- Activity: Transcribe the lines below exactly. No image belongs in the transcription.
****************************************
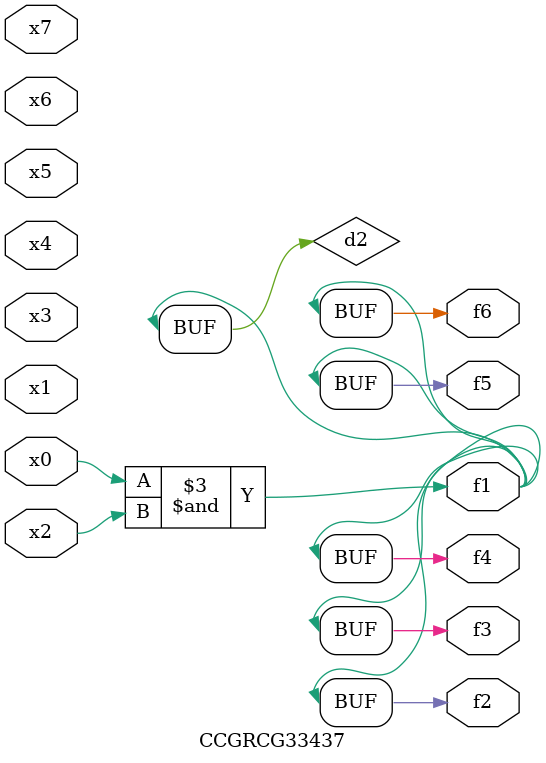
<source format=v>
module CCGRCG33437(
	input x0, x1, x2, x3, x4, x5, x6, x7,
	output f1, f2, f3, f4, f5, f6
);

	wire d1, d2;

	nor (d1, x3, x6);
	and (d2, x0, x2);
	assign f1 = d2;
	assign f2 = d2;
	assign f3 = d2;
	assign f4 = d2;
	assign f5 = d2;
	assign f6 = d2;
endmodule

</source>
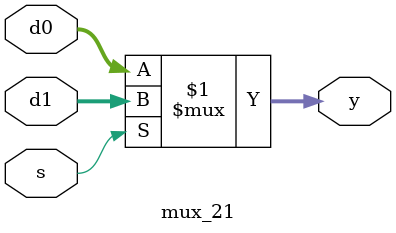
<source format=sv>
module mux_21#(parameter WIDTH=32)
    ( input logic [WIDTH-1:0] d0, d1,
        input logic s,
        output logic [WIDTH-1:0] y);
    
    assign y = s ? d1:d0 ;
endmodule

</source>
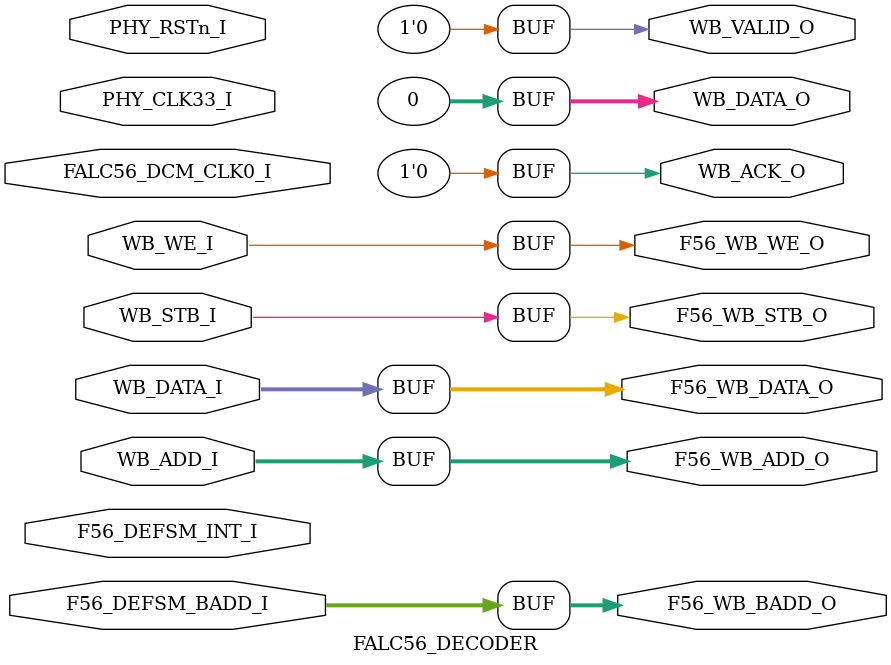
<source format=v>
`timescale 1ns / 1ps

// CROSS CLK
module FALC56_DECODER(
	input FALC56_DCM_CLK0_I,
	input PHY_RSTn_I, 
	input PHY_CLK33_I,
	

	//Wishbone Register
	
	input      [31:0]  WB_ADD_I,
	output reg [31:0]  WB_DATA_O = 0,
	input      [31:0]  WB_DATA_I,
	
	output reg WB_ACK_O = 0,
	output reg WB_VALID_O = 0,
	
	input WB_STB_I,
	input WB_WE_I,
	
	
	input  [7:0] F56_DEFSM_BADD_I,
	input  [1:0] F56_DEFSM_INT_I,
	//Wishbone Register
	input      [31:0]  WB_ADD_I,
	input      [31:0]  WB_DATA_I,
	
	input WB_STB_I,
	input WB_WE_I,
	


	output      [31:0]  F56_WB_ADD_O,
	output      [31:0]  F56_WB_DATA_O,
	
	output F56_WB_STB_O,
	output F56_WB_WE_O,
	// F56 BUS
	output  	   [7:0] F56_WB_BADD_O
	
	
	
    );
	
	always @(*)
		begin
			F56_WB_ADD_O = WB_ADD_I;
			F56_WB_DATA_O = WB_DATA_I;
			
			F56_WB_STB_O = WB_STB_I;
			F56_WB_WE_O = WB_WE_I;
			
			
			F56_WB_BADD_O = F56_DEFSM_BADD_I;
		
		end
	
endmodule

</source>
****************************************
- Solution to this exercise:
<source format=v>
module CCGRCG33437(
	input x0, x1, x2, x3, x4, x5, x6, x7,
	output f1, f2, f3, f4, f5, f6
);

	wire d1, d2;

	nor (d1, x3, x6);
	and (d2, x0, x2);
	assign f1 = d2;
	assign f2 = d2;
	assign f3 = d2;
	assign f4 = d2;
	assign f5 = d2;
	assign f6 = d2;
endmodule

</source>
<source format=sv>
module mux_21#(parameter WIDTH=32)
    ( input logic [WIDTH-1:0] d0, d1,
        input logic s,
        output logic [WIDTH-1:0] y);
    
    assign y = s ? d1:d0 ;
endmodule

</source>
<source format=v>
`timescale 1ns / 1ps

// CROSS CLK
module FALC56_DECODER(
	input FALC56_DCM_CLK0_I,
	input PHY_RSTn_I, 
	input PHY_CLK33_I,
	

	//Wishbone Register
	
	input      [31:0]  WB_ADD_I,
	output reg [31:0]  WB_DATA_O = 0,
	input      [31:0]  WB_DATA_I,
	
	output reg WB_ACK_O = 0,
	output reg WB_VALID_O = 0,
	
	input WB_STB_I,
	input WB_WE_I,
	
	
	input  [7:0] F56_DEFSM_BADD_I,
	input  [1:0] F56_DEFSM_INT_I,
	//Wishbone Register
	input      [31:0]  WB_ADD_I,
	input      [31:0]  WB_DATA_I,
	
	input WB_STB_I,
	input WB_WE_I,
	


	output      [31:0]  F56_WB_ADD_O,
	output      [31:0]  F56_WB_DATA_O,
	
	output F56_WB_STB_O,
	output F56_WB_WE_O,
	// F56 BUS
	output  	   [7:0] F56_WB_BADD_O
	
	
	
    );
	
	always @(*)
		begin
			F56_WB_ADD_O = WB_ADD_I;
			F56_WB_DATA_O = WB_DATA_I;
			
			F56_WB_STB_O = WB_STB_I;
			F56_WB_WE_O = WB_WE_I;
			
			
			F56_WB_BADD_O = F56_DEFSM_BADD_I;
		
		end
	
endmodule

</source>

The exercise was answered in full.